→ Written request
Switch every "common name" in the rows below to "vernacular name" and write all the lines out again with nothing else changed, omitting the pictures.

** start Input records **

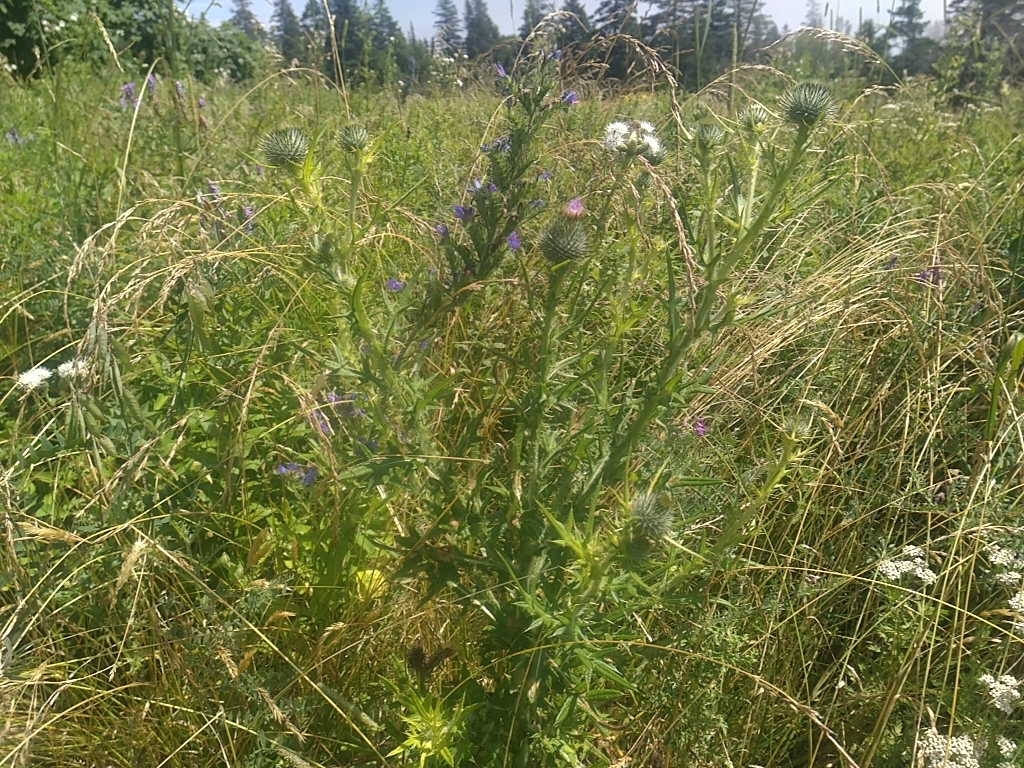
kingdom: Plantae
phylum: Tracheophyta
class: Magnoliopsida
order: Asterales
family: Asteraceae
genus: Cirsium
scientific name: Cirsium vulgare
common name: Bull thistle
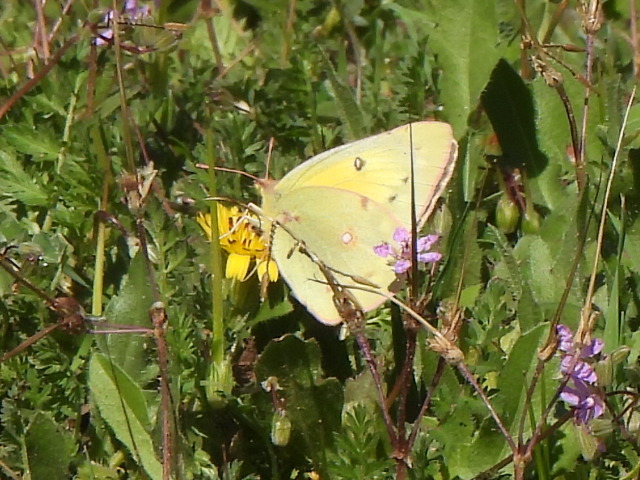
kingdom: Animalia
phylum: Arthropoda
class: Insecta
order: Lepidoptera
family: Pieridae
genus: Colias
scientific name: Colias eurytheme
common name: Alfalfa butterfly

** end Input records **

→ Output for this task
kingdom: Plantae
phylum: Tracheophyta
class: Magnoliopsida
order: Asterales
family: Asteraceae
genus: Cirsium
scientific name: Cirsium vulgare
vernacular name: Bull thistle
kingdom: Animalia
phylum: Arthropoda
class: Insecta
order: Lepidoptera
family: Pieridae
genus: Colias
scientific name: Colias eurytheme
vernacular name: Alfalfa butterfly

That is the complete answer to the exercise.